Heterozygous/Heterozygote

Answer 44

Different alleles

Example: Dd

Question 45

Punnett Square

Answer 45

• diagram that presents combining of gametes that results to genotypes and phenotypes [of the offspring]

Question 46

What can one automatically see in the Punnett square?

Answer 46

Genotypes and phenotypes [of the offspring]

Question 47

Steps for the Punnett Square

Answer 47

Step 1: Assign the gametes to columns and rows: Vertical Columns (female parent’s diagram) while Horizontal Rows (male parent’s gametes)

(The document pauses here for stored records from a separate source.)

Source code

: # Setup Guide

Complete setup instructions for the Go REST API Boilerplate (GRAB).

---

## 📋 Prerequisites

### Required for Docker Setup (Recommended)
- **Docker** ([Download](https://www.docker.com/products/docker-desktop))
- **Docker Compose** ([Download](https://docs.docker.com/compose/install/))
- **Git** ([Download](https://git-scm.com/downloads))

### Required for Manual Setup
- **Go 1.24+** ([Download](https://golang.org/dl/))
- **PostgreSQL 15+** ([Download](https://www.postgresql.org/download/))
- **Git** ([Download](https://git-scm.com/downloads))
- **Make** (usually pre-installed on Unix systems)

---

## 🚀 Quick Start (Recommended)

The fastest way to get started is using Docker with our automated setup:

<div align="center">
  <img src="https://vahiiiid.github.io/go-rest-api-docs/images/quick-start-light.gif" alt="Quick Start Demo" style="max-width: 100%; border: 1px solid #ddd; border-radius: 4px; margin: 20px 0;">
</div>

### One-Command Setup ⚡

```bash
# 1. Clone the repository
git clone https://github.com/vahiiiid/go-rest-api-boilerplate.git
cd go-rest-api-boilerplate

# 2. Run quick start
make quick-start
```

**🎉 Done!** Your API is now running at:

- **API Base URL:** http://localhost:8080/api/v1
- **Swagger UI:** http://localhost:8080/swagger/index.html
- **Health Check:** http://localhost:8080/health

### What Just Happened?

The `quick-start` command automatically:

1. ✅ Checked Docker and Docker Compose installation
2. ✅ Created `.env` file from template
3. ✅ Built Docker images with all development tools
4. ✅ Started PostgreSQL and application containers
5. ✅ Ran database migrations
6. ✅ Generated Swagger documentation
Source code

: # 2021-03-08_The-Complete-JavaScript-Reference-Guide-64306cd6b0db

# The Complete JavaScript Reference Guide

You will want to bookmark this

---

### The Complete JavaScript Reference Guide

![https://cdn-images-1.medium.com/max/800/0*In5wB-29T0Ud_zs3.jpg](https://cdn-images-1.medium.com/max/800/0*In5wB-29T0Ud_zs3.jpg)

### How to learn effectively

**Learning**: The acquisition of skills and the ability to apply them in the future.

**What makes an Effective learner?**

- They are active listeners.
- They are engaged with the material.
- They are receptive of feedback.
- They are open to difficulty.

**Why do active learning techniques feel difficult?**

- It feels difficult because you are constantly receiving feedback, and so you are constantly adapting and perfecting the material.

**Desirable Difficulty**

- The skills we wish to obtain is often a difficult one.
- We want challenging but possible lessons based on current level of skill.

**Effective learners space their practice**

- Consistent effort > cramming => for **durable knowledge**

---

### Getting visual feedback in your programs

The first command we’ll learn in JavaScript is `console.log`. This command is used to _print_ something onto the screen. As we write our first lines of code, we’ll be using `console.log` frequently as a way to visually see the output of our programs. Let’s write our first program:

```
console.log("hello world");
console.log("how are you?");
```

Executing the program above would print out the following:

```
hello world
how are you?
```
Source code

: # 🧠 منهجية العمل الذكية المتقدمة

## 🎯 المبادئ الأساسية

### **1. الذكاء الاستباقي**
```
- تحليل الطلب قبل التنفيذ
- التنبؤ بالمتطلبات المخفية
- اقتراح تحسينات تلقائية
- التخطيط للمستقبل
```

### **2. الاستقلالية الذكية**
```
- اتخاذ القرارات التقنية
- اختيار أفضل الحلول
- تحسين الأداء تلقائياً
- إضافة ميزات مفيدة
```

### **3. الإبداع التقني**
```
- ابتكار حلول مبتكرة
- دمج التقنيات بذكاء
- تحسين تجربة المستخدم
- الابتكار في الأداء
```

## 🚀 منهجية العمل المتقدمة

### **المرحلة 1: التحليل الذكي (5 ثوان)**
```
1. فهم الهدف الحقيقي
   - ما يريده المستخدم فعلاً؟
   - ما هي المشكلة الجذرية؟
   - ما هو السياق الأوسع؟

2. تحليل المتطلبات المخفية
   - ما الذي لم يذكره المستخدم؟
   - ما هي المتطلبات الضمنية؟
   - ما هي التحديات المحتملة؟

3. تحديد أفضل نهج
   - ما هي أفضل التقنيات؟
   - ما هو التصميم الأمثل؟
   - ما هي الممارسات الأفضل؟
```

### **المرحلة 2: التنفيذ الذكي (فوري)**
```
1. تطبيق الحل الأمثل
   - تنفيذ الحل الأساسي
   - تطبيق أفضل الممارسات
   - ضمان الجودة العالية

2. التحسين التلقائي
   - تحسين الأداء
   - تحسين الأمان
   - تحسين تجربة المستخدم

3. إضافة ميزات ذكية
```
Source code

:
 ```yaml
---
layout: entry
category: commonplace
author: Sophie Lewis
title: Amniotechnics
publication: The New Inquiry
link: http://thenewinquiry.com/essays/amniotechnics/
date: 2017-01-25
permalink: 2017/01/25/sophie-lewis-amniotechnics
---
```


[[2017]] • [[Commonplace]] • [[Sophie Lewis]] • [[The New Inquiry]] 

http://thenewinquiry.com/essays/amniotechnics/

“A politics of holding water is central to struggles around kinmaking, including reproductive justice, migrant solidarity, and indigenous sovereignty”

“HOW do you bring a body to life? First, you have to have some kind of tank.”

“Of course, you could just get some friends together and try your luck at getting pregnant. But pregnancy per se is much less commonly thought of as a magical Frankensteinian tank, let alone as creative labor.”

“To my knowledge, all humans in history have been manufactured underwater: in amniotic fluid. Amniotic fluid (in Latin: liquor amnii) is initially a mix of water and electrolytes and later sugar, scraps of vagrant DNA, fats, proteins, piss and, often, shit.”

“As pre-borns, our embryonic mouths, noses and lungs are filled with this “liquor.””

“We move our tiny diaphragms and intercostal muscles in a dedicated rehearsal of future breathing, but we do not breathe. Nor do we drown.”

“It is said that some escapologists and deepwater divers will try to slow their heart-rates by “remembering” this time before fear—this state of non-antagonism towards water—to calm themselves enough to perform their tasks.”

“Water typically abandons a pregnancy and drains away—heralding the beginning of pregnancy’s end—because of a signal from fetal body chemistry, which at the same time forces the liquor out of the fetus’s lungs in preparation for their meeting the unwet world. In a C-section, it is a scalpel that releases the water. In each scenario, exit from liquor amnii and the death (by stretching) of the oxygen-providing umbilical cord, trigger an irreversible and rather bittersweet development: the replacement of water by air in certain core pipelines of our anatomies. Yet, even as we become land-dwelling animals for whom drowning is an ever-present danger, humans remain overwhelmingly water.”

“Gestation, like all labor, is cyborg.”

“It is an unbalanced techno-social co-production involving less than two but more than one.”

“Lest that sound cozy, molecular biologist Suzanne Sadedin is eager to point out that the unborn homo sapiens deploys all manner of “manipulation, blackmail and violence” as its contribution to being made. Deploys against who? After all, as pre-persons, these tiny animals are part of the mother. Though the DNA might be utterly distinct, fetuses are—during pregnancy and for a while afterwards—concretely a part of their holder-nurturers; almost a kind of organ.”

NOTE: ALTHOUGH THERE IS NO ISSUE IN IDENTIFYING PARENTS’ SEX, BUT IN CASE YOU WANT TO RECOGNIZE THEM, YOU NEED TO PUT THE IN THEIR POSITIONS.

Step 2: Enter the male and female genetic information into each box.

Step 3: Read the combinations in the boxes, this will give the genotypes and phenotypes of all potential offspring.

Question 48

What kind of genotype is the following gene: Dd?

Answer 48

dominant-recessive genotype

Question 49

Testcross: One Character

Answer 49

• used to determine the genotype of plants and animals
• crossing of dominant phenotype (has unknown genotype – need to find what the genotype is) with homozygous recessive individual

Question 50

What is the significance of Testcross?

Answer 50

Given the offsprings, you can now identify the genotype of the dominant one.

Question 51

Example of testcross

Answer 51

Tall Dwarf (DD) testcrossed with Dwarf plant (dd) results to All Tall (Dd); Tall plant (Dd) testcrossed with Dwarf plant (dd) results to one-half tall (Dd) and the other half is Dwarf (dd) or 1:1 tall/dwarf ratio.